In essence your carbon bike is a ‘Formula1’ race car. You don’t see one down the local garage do you? This is a crazy situation we find ourselves in as some customers ignore the instruction manuals and torque wrench settings supplied by the manufacturer.  In some cases the manufacturer might not be as effective in conveying the fragility element of carbon frames to avoid alarm!  Who knows but it is costing the industry and consumers more then they bargained for in my opinion.

UCI competition rules require the pro peloton ride only commercially available bikes. This is great for the amateur market to indulge in but a warranty nightmare for the manufacturers who’s customers, many of which, simply don’t understand how to handle such a fragile machine.

Manufacturers, on behalf of their customers, can benefit from reputable carbon repair specialists for 3 good reasons:

1. Maintaining brand loyalty from non-warranty claims .

2. Borderline warranty inspections to resolve conflict.

3. Fracture feedback on problematic frames.

By endorsing a carbon repair service in some cases will make warranty claims less fraught. Just having the choice will benefit everyone.

CUSTOM SPECIALIZED VENGE AND P3 RESPRAY

More Venge’s. Didn’t know there were that many! Some customers look to CBR to custom spray new designs. No small task if you know the value of these frames.
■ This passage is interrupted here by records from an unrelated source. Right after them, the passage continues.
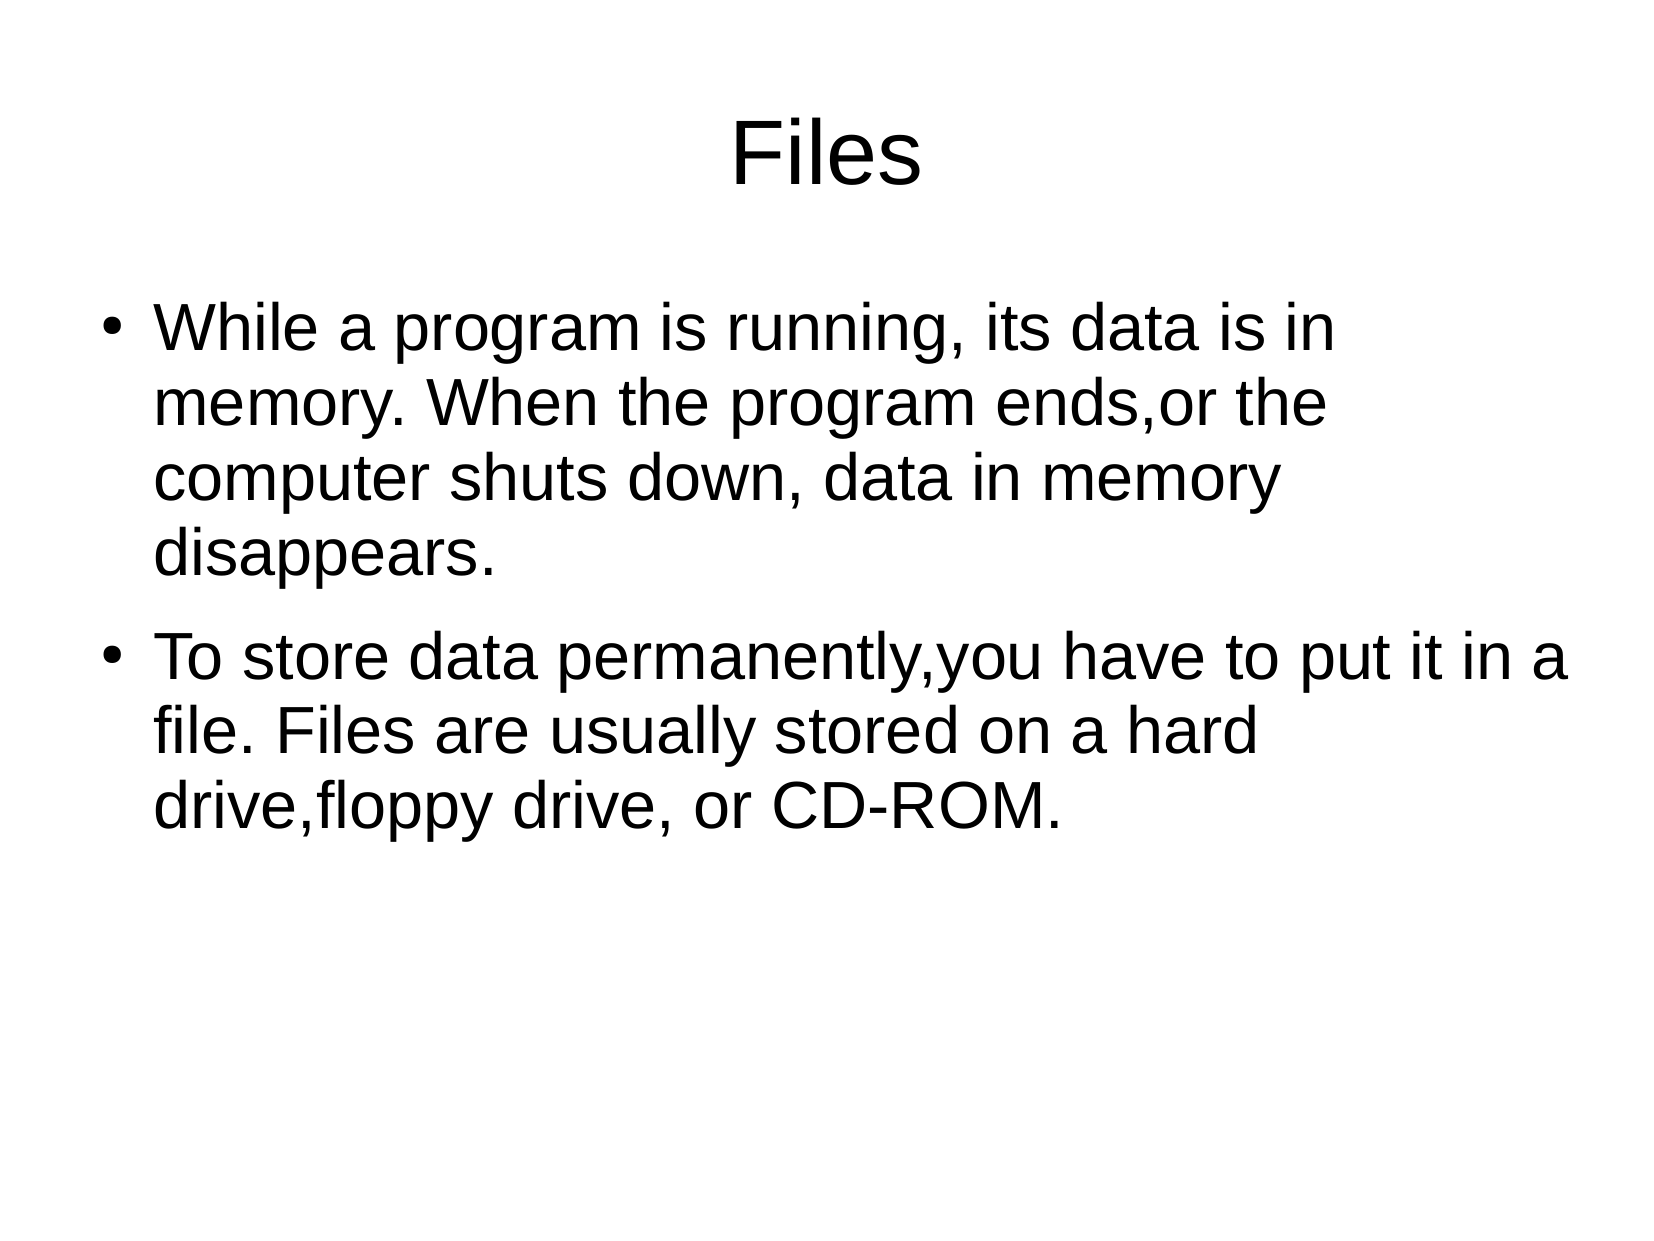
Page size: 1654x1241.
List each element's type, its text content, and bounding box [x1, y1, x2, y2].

list While a program is running, its data is in memory. When the program ends,or the computer shuts down, data in memory disappears. To store data permanently,you have to put it in a file. Files are usually stored on a hard drive,floppy drive, or CD-ROM. [82, 290, 1571, 1010]
title Files [82, 49, 1571, 257]
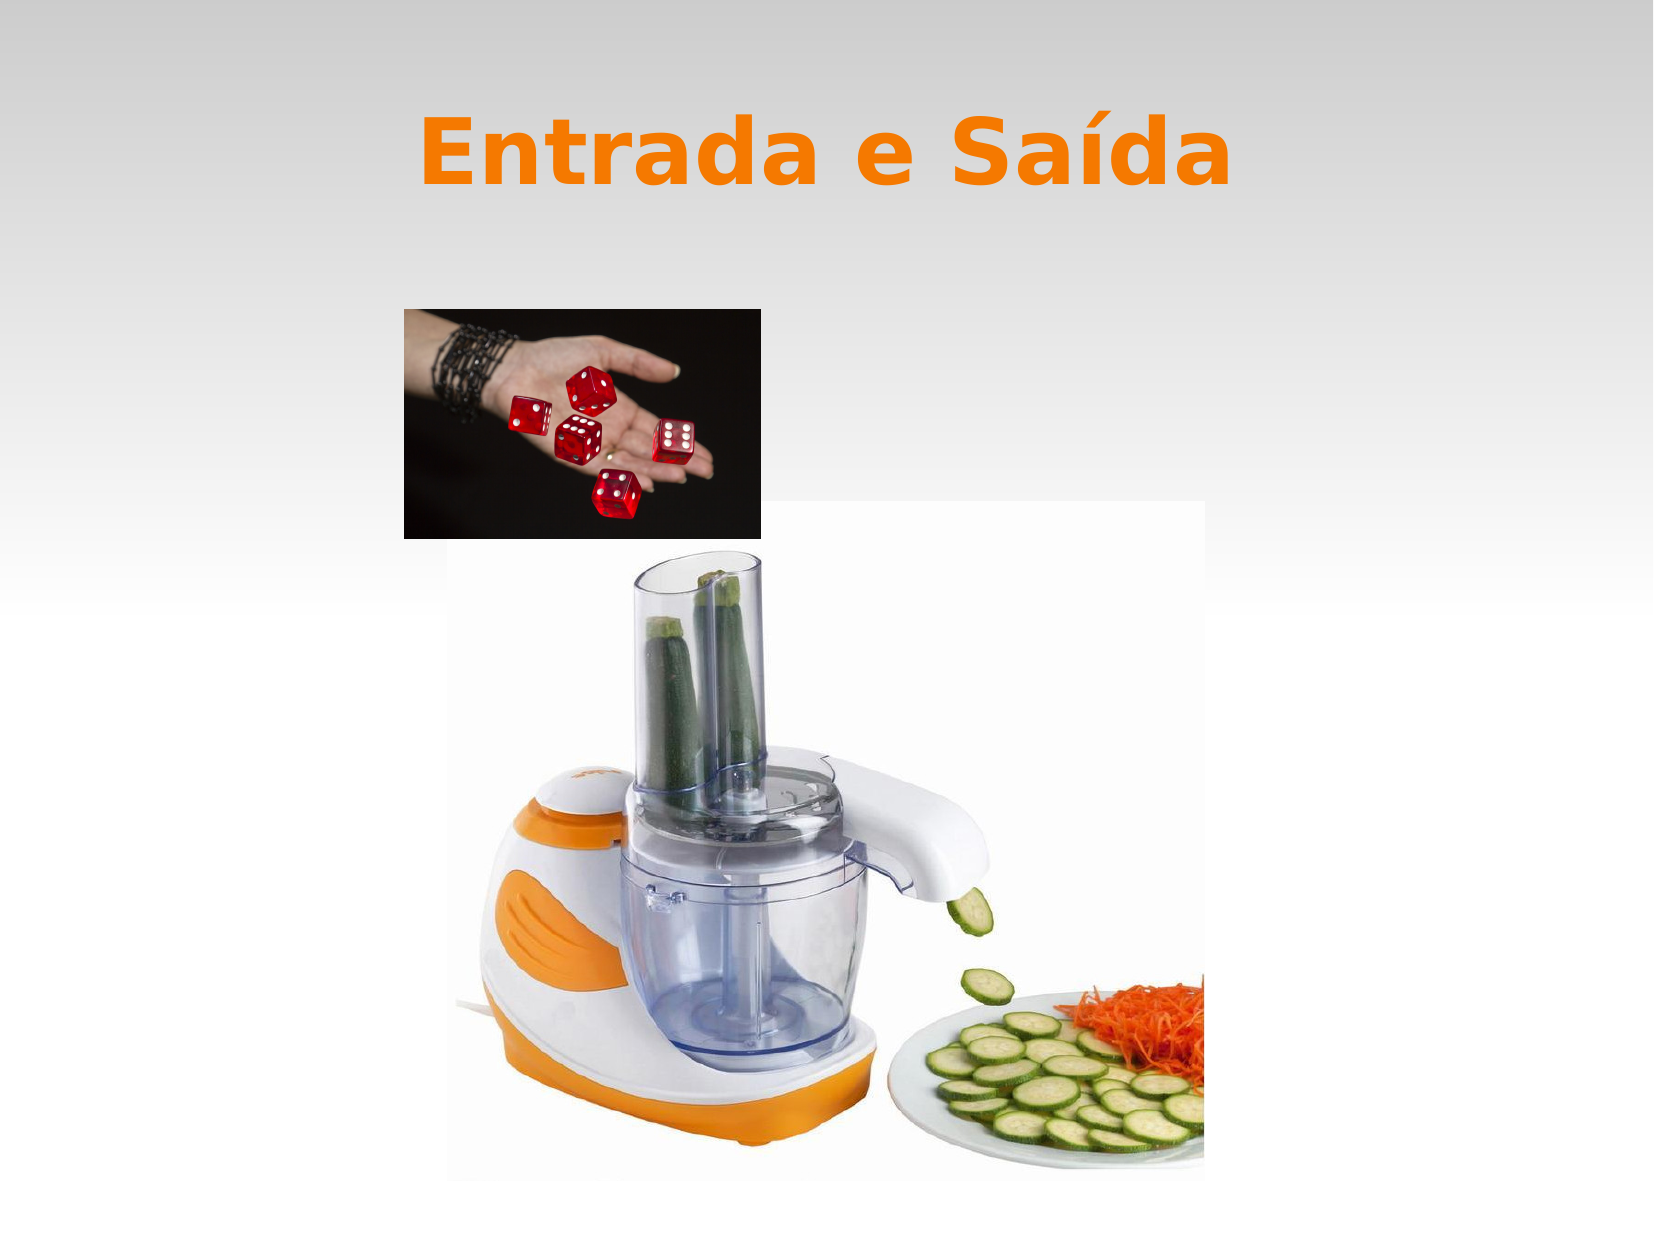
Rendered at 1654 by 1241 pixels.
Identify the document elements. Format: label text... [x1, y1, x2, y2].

picture [404, 309, 1205, 1181]
title Entrada e Saída [82, 49, 1571, 257]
At last the P3 is getting its first base coat. It has taken a while to get to this frame again as it is not a priority repair but I am looking forward to proving that it is fully competitive again.

SEAT STAY

Got this Cube Litening that had a side impact. The seat stay was broken off at the top and bottom of the chain stay. The seat stay piece was also snapped into two pieces. The first job was to align the broken parts together with a strong epoxy on the frame itself. Once cured in perfect alignment the repair could begin. Each break was rebuilt with 5 layups of different CF weave to ensure stiffness. In this case I resprayed the repair.

BRAKING SURFACE

Another sad but all too typical worn brake tracks on perfectly good wheels. It’s a time consuming job to ensure the re-build is flush, level and can withstand high heat and abrasion. Don’t ask what I use…it’s not off-the-shelf epoxy.

WHEELS

I was sent a set of Bontrager 700’s that had melted down an Alpine run. The rear wheel profile was deformed from the incorrect pads and brake surface was de-laminated. Luckily the wheel was still true so I took on the project.

Firstly the profile had to be reset by creating a mold of the correct profile. After cutting away the damaged area I rebuilt the wheel and brake surface. It is important to get the weight the same so there is no bias to a heaver side. The wheels are as good as new.